I'm glad I didn't do it solely for the money, because I think revenues so far
works out to something around minimum wage. However, it was a pretty
satisfying challenge and I enjoyed every minute of it. I've gotten some great
feedback from people who have landed some great jobs, so it provides a sense
of fulfillment.

Like many others, I relied a lot on Nathan Barry's Authority
([http://nathanbarry.com/authority](http://nathanbarry.com/authority)) to
write this ebook, which I'd recommend if you're looking to do the same.

------
akg_67
I started PeerCube [https://www.peercube.com](https://www.peercube.com), an
online crowd-lending analytics and automation service, in 2012 as a side
project. In 2015, the service is managing more than $50 millions in retail
lender portfolios. We also do custom analysis for institutional lenders who
are managing over $500 million in crowd-lending investments. It is now full-
time work for my wife and I.

Most interesting aspect is that I have no professional background in finance
other than managing personal investment portfolio and a few finance courses
during MBA. Now I am working with hedge fund managers and financial
institutions on risk assessment and management, securitization, and valuations
that are considered highly technical and domain specific.

------
baccredited
I was lucky enough to be born with gifts that make me good at writing code. I
trade that coding ability for money. I invest that money in the S&P 500
(ticker VOO). I've been doing this a while and have invested about $900,000 to
date. The trailing 10 year return is about 8% per year. So let's call it
$72,000. $72,000 of passive income.

------
swissRF
Quotesy
([https://itunes.apple.com/app/id995278698](https://itunes.apple.com/app/id995278698))
brings the most memorable quotes from your favorite movies and TV shows to
your mobile device. Discover, revisit or save your favorite quotes.
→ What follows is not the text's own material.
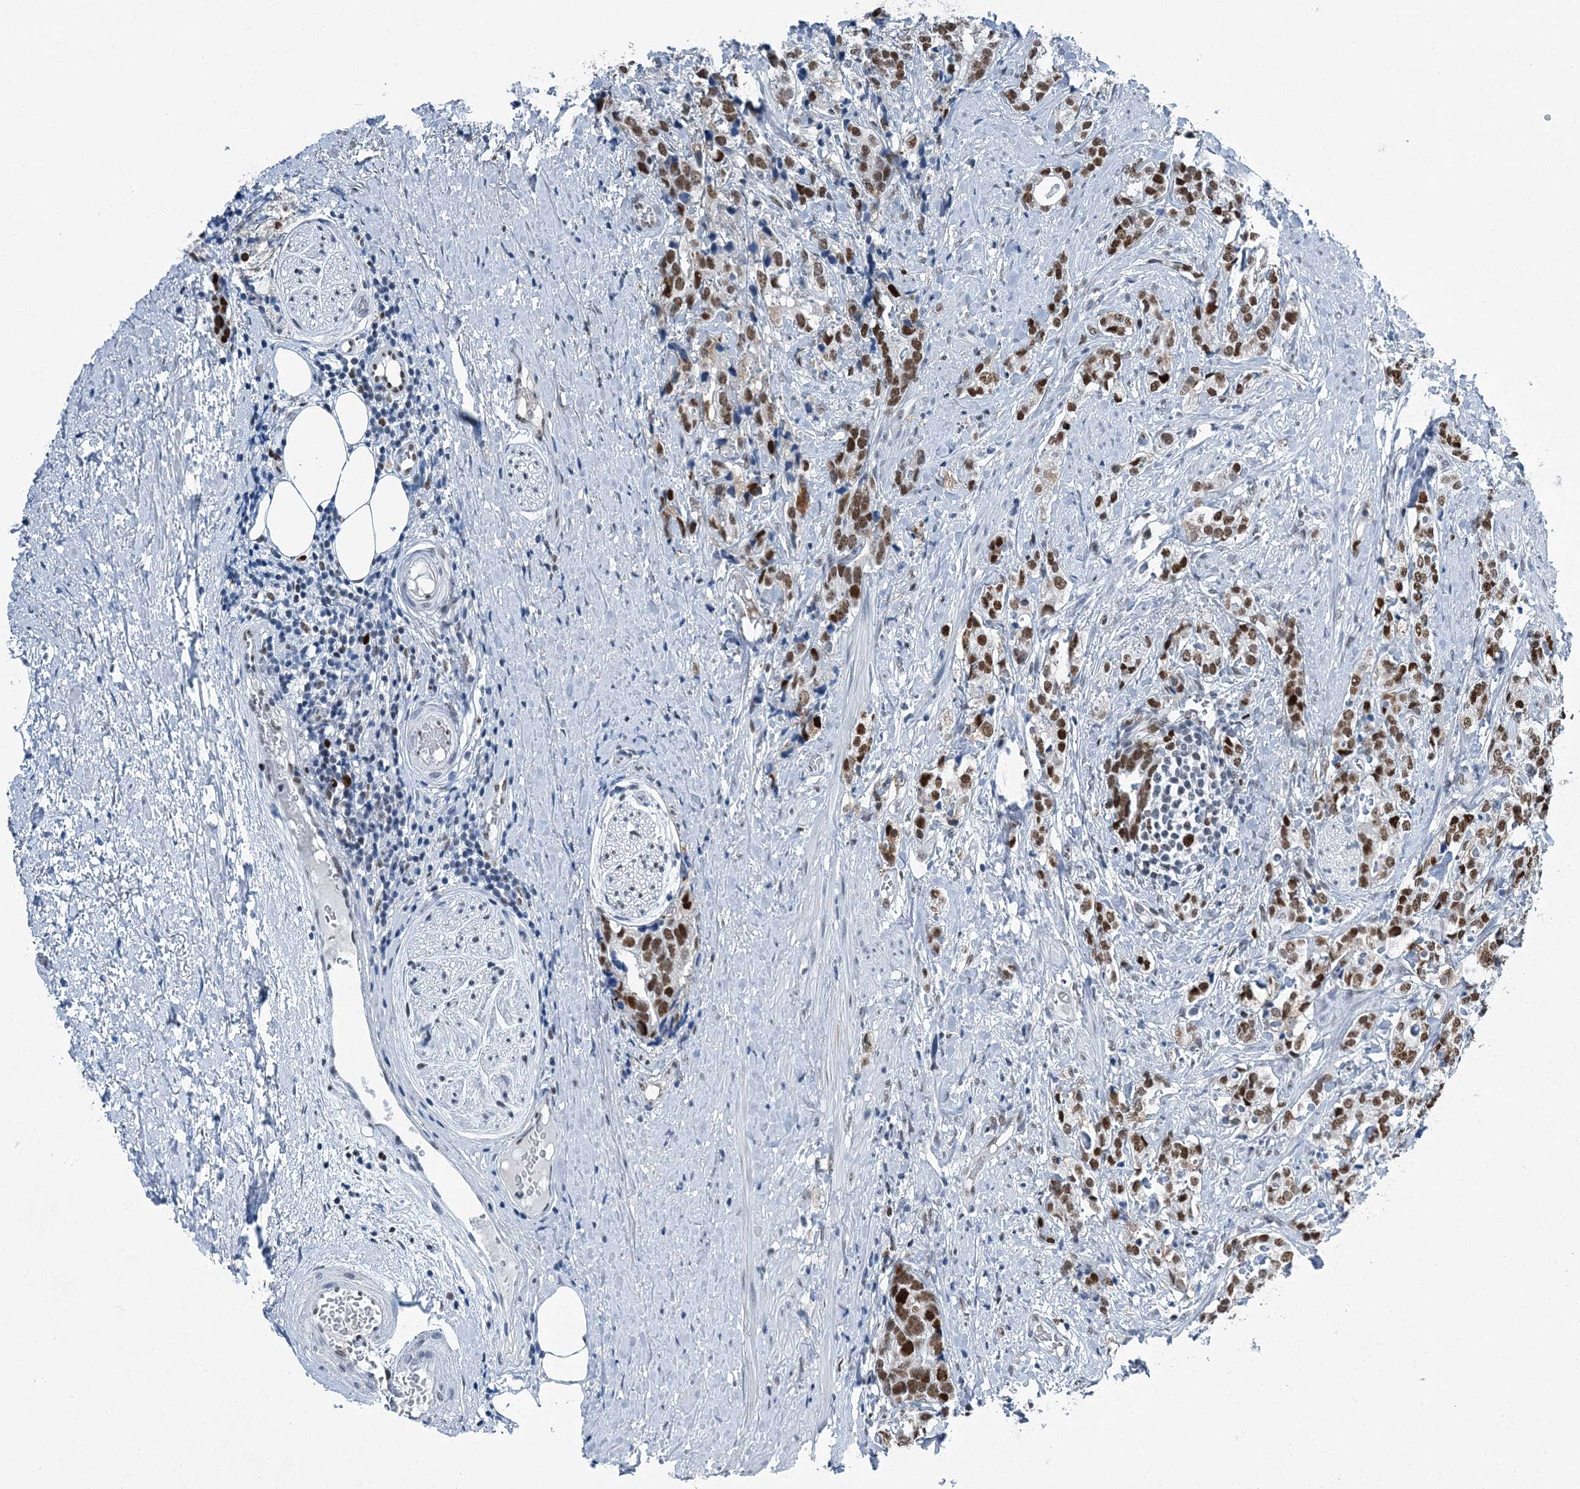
{"staining": {"intensity": "strong", "quantity": "25%-75%", "location": "nuclear"}, "tissue": "prostate cancer", "cell_type": "Tumor cells", "image_type": "cancer", "snomed": [{"axis": "morphology", "description": "Adenocarcinoma, High grade"}, {"axis": "topography", "description": "Prostate"}], "caption": "Immunohistochemical staining of human prostate cancer (high-grade adenocarcinoma) demonstrates strong nuclear protein positivity in approximately 25%-75% of tumor cells.", "gene": "HAT1", "patient": {"sex": "male", "age": 69}}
• Features the best curated collection of memorable, funny, awesome, cute,
geeky, philosophical quotes from the best movies and TV shows

• Get bored no more, Quotesy brings amazing new content everyday to kill time
and cheer you up!

• Like quotes to build your awesome collection to revisit later or share with
your friends

• Share quote images and GIFs with friends or quote the text in your Facebook,
Twitter, Tumblr, Email, Pinterest, Instagram and even more.

• Download the pics from Quotesy and share the awesomeness with your friends
And much much more…

------
yadakhov
[https://fantasysupercontest.com](https://fantasysupercontest.com)

The Las Vegas SuperContest is a largest NFL picks contest. Last year winner,
CH BALLERS, took home $726,000 in prize money and got a record of 76.1% win
percentage. (52.5% to break even in sports gambling for the uninitiated.)

The interesting thing about the SuperContest is that very contestants picks
are made public every Saturday and my site keep track of their picks and does
consensus analysis. This give users 1 days to act on the information.

I just released it 3 weeks ago for the start of this year NFL season. Not
really looking to monetize it yet, but traffic is increasing every day.

------
taprun
I'm earning passive income from a book I wrote on how to set a price for your
software... [http://taprun.com/pricing](http://taprun.com/pricing)

------
MattBearman
Just this month I've decided to try and take BugMuncher
([https://www.bugmuncher.com](https://www.bugmuncher.com)) from side project
to full time gig. I've given up my freelance work and been putting all my time
(and then some) into marketing and development.

I'm probably going to start blog series about the process if people are
interested?

------
illyism
Had some success with the Music Player for Reddit
([http://reddit.musicplayer.io/](http://reddit.musicplayer.io/)) this year.
Received good feedback from Reddit, Product Hunt and The Next Web. I'm not
doing this for profit so I only have about three figures in donations coming
in which cover the hosting and domain name costs.

------
pmbanugo
I'm planning on one because I'm currently working on some play around side-
projects for learning. Hoping to start one that I hope will earn me some money
soon, and I plan to build a small version of it 24 to 36 hours and show it to
my *intended customers, and also looking to start off another one before the
year ends.